I was thinking about histograms and color spaces and wondered about how many 16,777,216 representable rgb colors an image actually used. With the idea of style transfer, filters, and posterizing in mind, I thought about how I might map the colors of one image onto another
General implementations probably exist in Adobe products, and it's the foundation for:
Tone mapping is a technique used in image processing and computer graphics to map one set of colors to another to approximate the appearance of high-dynamic-range images in a medium that has a more limited dynamic range.
For more examples and why I hate tone mapping, visit /r/shittyHDR
. On the other hand, tone mapping!
One of the main applications (other than making boring photos look different) is to stylize a photo into a different/compressed color scheme
. I started simple: take a photo (top left), take a few colors (top right), replace each pixel with the closet intensity value from the new color space.
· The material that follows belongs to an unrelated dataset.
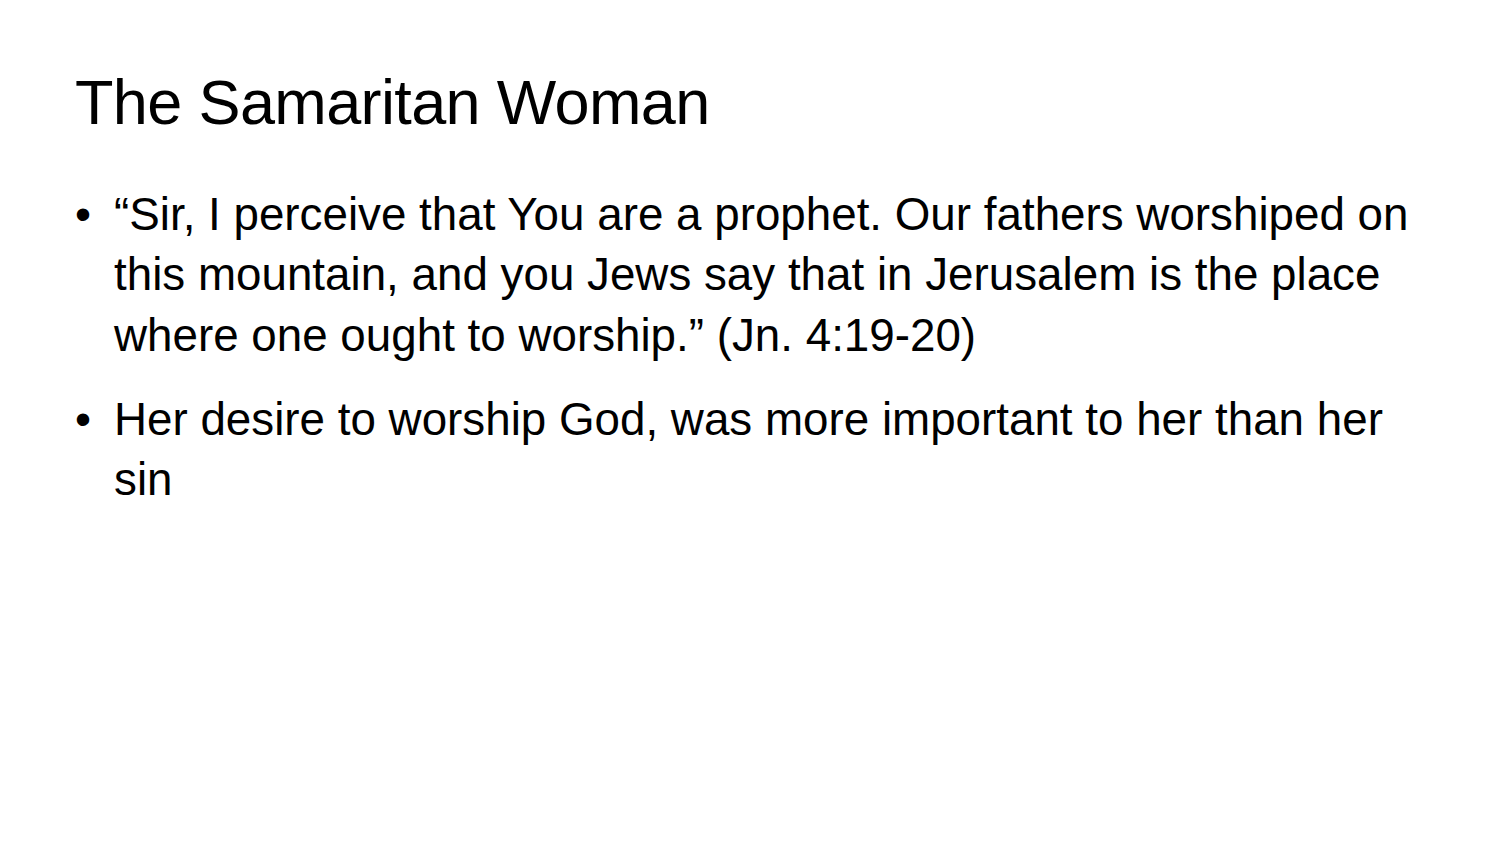The Samaritan Woman
“Sir, I perceive that You are a prophet. Our fathers worshiped on this mountain, and you Jews say that in Jerusalem is the place where one ought to worship.” (Jn. 4:19-20)
Her desire to worship God, was more important to her than her sin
That is, I wanted the output image to have the darks still be darks and lights be lights but use whatever color is closest in the alotted space. Since the intensity for #ff0000 is the same as #00ff000, there is a secondary matching of the closest RGB delta once the intensity is matched.
I quickly found that jpg compression creates a wide range of in-between colors, even from a very contrasty source. E.g.
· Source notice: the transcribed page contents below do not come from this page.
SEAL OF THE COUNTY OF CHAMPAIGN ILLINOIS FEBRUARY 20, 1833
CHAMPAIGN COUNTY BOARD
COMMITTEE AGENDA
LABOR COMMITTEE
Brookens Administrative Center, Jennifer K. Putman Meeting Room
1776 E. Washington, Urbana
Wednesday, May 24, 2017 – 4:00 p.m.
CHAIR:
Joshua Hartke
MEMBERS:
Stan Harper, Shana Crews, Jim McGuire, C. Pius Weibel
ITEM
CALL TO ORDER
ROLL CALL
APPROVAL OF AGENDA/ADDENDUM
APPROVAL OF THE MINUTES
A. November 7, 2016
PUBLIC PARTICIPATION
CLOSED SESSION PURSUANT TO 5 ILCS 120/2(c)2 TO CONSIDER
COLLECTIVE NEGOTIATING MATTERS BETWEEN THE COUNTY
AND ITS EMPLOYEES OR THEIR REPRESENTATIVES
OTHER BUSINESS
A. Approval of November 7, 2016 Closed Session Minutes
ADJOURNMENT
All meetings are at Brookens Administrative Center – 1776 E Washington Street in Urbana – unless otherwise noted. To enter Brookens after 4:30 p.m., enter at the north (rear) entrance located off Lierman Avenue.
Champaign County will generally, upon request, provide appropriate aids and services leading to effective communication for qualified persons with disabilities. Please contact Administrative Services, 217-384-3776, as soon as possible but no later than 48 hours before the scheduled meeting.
JPG: 438 intensities for 764928 values.
BMP: 51 intensities for 764928 values.
Even the bitmap flavor had what was probably antialiasing. Good? Bad? Well, it can be manipulated.
Here's a crazy one. Using the RGB values from Super Mario Bros in jpg form, a Horizon screen can be almost exactly reproduced. Honestly I'm 50% that I miscoded something, though I should say the algo used the reddish ground that was chopped from the screenshot. But if I take that bafflingly large SMB color space and remove all values that aren't highly represented
, mapping Aloy to Mario produces the reduced color space you'd expect. Same code so... I guess it wasn't buggy.
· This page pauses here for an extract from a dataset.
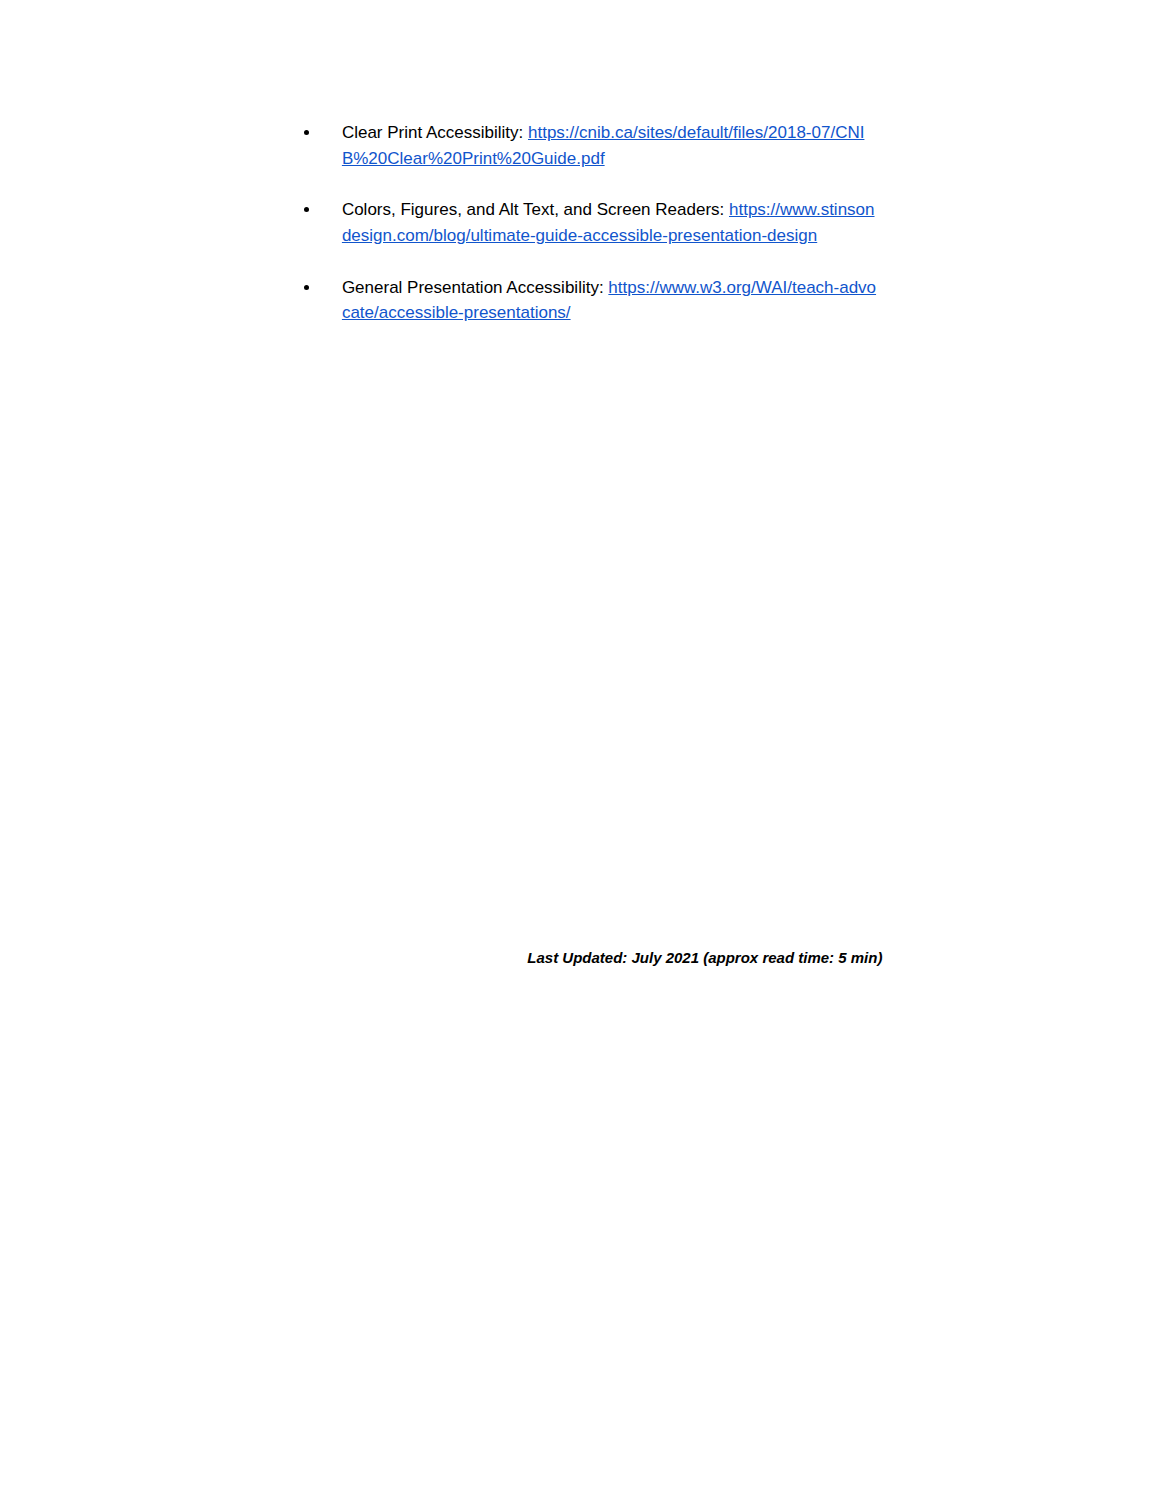Clear Print Accessibility: https://cnib.ca/sites/default/files/2018-07/CNIB%20Clear%20Print%20Guide.pdf
Colors, Figures, and Alt Text, and Screen Readers: https://www.stinsondesign.com/blog/ultimate-guide-accessible-presentation-design
General Presentation Accessibility: https://www.w3.org/WAI/teach-advocate/accessible-presentations/
Last Updated: July 2021 (approx read time: 5 min)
Okay, what about less artsy tone maps?
I hit go on a few photos, mapping a->b and b->a. Toning changes can be ever so slight since the color palettes are large.
Taking a step back, my approach was to match an input color to one that has an identical intensity, choosing the closest actual value if possible. This could result in a lot of identical input/output, and some oddballs where you're forced to a very different color because that exact intensity isn't represented. The algorithm could be softened up.
But what about shifting gears and instead of primarily matching intensity we primarily match hue
? You could have lights replacing darks but the colors will be as close to the original as possible.
Again, jpg minimizes any transformative effect until we start pruning the outliers. When you do, you see a bush pop up in Vale's knee pucks, Laguna Seca runoff matching [?] boxes, and Red Bull being recreated with the sky.
The experiment was fun, even if it's a bit of a rabbit hole.